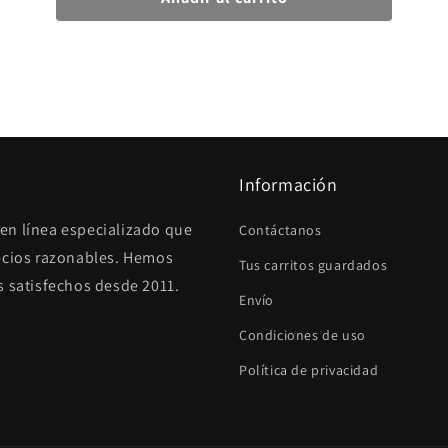
Información
en línea especializado que
Contáctanos
recios razonables. Hemos
Tus carritos guardados
s satisfechos desde 2011.
Envío
Condiciones de uso
Política de privacidad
⁂
Your objective: Reprint the whole listing above exactly, taking out the pictures.

Response box:
Información
en línea especializado que
Contáctanos
recios razonables. Hemos
Tus carritos guardados
s satisfechos desde 2011.
Envío
Condiciones de uso
Política de privacidad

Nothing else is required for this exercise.